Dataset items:
Segment Open

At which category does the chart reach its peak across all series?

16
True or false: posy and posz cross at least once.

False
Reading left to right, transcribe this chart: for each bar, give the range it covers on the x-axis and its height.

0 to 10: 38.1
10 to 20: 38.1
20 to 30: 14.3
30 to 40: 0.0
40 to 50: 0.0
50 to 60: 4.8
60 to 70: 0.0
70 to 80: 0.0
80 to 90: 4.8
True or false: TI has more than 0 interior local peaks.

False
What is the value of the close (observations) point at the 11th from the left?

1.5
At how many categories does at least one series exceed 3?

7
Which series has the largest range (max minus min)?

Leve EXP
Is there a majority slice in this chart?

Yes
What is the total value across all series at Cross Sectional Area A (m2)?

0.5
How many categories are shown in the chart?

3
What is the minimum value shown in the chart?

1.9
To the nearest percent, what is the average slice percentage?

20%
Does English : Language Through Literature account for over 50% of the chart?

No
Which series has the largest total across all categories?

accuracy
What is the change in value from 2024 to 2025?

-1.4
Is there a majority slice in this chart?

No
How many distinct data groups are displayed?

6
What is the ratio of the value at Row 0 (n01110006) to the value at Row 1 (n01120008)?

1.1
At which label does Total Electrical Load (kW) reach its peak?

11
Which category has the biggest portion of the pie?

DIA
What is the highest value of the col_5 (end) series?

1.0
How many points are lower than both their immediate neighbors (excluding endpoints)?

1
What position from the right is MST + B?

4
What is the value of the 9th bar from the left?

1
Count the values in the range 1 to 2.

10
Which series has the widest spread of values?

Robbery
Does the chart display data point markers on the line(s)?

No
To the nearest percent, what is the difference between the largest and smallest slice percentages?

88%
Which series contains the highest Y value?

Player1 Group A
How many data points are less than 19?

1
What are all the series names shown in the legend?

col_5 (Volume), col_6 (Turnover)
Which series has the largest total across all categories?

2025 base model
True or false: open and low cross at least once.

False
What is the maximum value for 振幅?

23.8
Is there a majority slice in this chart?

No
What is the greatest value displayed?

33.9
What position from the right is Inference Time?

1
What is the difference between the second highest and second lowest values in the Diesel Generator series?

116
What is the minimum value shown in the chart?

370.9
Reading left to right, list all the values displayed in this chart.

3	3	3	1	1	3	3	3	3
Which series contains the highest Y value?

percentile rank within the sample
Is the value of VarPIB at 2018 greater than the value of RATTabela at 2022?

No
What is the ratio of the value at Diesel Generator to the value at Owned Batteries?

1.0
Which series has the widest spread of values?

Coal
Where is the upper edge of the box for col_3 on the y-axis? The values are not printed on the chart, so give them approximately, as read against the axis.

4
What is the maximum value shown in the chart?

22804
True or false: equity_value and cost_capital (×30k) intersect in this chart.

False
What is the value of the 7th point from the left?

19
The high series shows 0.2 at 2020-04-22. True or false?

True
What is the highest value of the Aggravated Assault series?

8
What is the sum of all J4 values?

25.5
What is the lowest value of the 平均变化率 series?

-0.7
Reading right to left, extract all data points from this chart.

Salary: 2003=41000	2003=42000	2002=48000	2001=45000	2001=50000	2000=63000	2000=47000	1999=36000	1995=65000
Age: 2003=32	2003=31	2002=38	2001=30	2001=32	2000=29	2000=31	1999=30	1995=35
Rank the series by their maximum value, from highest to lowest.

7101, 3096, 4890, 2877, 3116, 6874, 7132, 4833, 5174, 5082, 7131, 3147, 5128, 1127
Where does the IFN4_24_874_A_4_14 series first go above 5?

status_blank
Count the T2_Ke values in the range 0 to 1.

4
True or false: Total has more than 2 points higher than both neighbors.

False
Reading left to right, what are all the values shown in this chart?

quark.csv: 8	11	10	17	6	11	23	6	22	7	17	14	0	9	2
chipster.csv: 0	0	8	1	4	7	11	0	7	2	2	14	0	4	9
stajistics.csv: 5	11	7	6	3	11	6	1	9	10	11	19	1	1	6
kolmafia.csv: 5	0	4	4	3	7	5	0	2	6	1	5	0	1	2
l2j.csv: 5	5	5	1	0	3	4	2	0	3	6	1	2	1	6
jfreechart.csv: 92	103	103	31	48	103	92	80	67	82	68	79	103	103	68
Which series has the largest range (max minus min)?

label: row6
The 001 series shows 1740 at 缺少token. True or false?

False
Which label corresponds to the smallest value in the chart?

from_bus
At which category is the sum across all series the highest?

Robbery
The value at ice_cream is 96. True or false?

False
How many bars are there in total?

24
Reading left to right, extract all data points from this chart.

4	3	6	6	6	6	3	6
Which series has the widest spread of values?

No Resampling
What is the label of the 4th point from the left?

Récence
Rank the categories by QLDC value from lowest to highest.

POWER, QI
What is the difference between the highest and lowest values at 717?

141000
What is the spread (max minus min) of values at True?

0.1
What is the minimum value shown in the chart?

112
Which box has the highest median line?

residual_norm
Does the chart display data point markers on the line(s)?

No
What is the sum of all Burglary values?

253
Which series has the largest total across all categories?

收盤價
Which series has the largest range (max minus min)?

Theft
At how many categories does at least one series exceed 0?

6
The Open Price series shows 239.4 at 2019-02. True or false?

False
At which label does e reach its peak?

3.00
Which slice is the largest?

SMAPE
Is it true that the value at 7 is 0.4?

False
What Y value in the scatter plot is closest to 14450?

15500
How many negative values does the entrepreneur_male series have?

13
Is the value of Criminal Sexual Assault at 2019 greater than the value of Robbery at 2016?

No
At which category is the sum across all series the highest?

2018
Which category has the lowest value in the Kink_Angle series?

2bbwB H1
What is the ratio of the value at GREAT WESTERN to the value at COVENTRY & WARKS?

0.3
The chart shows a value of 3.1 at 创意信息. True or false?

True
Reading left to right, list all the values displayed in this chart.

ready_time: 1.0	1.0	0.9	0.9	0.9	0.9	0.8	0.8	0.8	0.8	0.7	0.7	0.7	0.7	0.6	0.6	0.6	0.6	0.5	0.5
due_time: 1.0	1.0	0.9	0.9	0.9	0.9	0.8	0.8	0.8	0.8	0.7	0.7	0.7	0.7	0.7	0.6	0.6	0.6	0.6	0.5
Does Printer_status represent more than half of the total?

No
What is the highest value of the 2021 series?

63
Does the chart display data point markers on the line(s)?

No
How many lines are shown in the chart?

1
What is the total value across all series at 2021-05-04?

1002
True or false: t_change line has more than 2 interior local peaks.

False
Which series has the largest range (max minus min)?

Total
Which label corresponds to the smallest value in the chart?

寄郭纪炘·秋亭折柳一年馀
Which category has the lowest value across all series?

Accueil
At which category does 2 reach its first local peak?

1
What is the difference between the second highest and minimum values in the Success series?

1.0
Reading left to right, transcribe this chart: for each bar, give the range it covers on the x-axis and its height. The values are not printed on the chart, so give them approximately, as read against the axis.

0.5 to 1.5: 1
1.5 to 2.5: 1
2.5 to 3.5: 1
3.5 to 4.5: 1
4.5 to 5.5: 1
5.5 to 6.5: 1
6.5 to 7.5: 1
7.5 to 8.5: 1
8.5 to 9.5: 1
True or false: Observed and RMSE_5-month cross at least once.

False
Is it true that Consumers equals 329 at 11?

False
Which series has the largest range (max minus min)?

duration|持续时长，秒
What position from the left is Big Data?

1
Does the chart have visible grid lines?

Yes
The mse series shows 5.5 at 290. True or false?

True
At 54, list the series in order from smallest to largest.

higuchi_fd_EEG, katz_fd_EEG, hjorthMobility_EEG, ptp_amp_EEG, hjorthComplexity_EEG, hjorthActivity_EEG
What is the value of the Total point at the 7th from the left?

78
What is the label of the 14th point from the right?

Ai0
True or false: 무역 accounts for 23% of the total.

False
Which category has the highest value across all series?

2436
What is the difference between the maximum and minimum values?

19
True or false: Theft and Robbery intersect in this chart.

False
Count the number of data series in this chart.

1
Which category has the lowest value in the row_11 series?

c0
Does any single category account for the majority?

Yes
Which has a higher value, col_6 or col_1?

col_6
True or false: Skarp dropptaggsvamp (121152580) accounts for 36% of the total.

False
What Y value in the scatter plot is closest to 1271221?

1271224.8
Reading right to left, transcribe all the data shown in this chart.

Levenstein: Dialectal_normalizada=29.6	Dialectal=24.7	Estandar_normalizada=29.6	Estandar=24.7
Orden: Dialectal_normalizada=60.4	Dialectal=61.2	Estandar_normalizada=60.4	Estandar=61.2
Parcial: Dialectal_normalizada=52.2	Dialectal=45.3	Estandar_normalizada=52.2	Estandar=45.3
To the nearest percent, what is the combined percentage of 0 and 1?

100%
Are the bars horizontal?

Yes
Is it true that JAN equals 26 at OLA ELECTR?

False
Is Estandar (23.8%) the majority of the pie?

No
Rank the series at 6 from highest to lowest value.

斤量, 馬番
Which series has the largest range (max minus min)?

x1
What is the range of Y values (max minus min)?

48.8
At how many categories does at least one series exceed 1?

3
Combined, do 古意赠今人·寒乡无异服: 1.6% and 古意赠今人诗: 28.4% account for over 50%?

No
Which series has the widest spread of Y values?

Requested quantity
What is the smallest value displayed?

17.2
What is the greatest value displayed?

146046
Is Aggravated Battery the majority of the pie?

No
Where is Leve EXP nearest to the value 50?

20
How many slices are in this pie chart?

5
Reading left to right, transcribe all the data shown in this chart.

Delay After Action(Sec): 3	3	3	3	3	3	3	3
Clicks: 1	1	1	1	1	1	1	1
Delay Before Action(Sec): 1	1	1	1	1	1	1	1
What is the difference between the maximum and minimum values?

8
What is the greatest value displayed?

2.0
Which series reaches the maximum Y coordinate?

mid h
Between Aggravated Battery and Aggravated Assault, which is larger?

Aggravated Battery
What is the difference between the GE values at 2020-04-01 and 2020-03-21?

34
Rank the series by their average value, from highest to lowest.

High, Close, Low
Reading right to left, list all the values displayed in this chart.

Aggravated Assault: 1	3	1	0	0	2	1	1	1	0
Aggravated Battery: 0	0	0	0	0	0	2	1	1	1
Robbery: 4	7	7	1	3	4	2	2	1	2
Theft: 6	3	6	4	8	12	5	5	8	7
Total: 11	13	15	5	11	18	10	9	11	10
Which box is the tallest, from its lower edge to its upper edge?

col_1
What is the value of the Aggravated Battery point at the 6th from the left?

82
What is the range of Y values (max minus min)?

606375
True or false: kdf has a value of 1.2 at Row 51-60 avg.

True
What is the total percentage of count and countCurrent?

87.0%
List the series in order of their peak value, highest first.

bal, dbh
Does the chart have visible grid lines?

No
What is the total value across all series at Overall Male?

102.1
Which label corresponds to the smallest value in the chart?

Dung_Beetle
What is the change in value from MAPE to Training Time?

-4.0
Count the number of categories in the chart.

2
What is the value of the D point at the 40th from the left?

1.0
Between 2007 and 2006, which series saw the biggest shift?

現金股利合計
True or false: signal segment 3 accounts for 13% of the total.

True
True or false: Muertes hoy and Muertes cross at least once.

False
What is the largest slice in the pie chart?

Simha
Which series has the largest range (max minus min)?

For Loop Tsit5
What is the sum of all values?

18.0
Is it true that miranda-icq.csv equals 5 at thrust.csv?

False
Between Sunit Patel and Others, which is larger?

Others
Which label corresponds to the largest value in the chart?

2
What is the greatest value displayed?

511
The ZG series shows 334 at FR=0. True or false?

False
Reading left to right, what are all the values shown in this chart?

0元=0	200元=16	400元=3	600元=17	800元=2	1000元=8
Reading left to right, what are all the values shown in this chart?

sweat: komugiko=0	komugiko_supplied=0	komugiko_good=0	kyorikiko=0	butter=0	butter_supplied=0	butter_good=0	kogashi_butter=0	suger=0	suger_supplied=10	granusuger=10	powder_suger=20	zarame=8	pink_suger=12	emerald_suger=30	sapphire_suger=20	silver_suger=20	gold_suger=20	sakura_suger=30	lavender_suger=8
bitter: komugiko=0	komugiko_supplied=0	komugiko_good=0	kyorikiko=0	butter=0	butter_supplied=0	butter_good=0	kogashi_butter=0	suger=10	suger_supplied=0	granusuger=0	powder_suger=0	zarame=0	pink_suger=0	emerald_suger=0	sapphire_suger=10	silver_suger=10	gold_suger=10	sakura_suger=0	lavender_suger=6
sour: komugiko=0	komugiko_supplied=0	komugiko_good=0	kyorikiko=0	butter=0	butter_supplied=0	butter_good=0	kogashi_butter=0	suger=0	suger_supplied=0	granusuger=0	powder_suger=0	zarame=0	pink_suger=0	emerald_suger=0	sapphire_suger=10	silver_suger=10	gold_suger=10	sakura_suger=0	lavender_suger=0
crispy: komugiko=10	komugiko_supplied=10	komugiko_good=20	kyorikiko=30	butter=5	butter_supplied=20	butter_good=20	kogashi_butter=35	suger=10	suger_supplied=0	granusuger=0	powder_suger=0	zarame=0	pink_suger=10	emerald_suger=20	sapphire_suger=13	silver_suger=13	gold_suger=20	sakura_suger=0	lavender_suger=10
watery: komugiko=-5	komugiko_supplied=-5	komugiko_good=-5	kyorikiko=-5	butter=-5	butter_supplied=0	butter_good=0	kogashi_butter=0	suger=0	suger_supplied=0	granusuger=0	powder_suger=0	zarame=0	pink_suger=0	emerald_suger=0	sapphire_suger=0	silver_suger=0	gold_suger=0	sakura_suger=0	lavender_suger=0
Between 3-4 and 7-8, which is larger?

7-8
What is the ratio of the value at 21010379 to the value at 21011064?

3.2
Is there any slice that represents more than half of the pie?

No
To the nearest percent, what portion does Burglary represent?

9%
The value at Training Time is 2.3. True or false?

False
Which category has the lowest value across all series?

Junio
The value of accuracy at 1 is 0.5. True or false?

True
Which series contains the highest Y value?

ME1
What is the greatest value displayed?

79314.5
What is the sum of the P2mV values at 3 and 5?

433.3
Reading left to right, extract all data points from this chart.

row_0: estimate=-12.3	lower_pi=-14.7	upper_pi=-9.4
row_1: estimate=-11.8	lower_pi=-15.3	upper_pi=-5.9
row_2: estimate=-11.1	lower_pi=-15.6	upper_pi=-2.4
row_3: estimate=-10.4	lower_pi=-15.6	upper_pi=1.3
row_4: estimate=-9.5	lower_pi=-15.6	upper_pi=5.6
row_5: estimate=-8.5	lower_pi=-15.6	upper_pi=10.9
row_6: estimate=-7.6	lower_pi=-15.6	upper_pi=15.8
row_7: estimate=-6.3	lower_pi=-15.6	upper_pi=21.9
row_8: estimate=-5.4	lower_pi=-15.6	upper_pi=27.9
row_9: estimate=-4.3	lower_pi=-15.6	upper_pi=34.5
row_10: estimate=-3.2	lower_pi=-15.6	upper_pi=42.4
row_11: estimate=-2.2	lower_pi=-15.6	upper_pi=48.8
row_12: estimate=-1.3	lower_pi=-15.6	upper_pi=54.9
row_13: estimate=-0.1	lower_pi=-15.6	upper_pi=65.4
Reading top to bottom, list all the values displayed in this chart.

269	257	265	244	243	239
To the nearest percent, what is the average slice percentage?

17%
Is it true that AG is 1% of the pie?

Segment Closed

To do: Copy out the lines word for word, from the first line of the dataset items down to and including the line that contains "What is the total value across all series at Cross".

Completed task:
At which category does the chart reach its peak across all series?

16
True or false: posy and posz cross at least once.

False
Reading left to right, transcribe this chart: for each bar, give the range it covers on the x-axis and its height.

0 to 10: 38.1
10 to 20: 38.1
20 to 30: 14.3
30 to 40: 0.0
40 to 50: 0.0
50 to 60: 4.8
60 to 70: 0.0
70 to 80: 0.0
80 to 90: 4.8
True or false: TI has more than 0 interior local peaks.

False
What is the value of the close (observations) point at the 11th from the left?

1.5
At how many categories does at least one series exceed 3?

7
Which series has the largest range (max minus min)?

Leve EXP
Is there a majority slice in this chart?

Yes
What is the total value across all series at Cross Sectional Area A (m2)?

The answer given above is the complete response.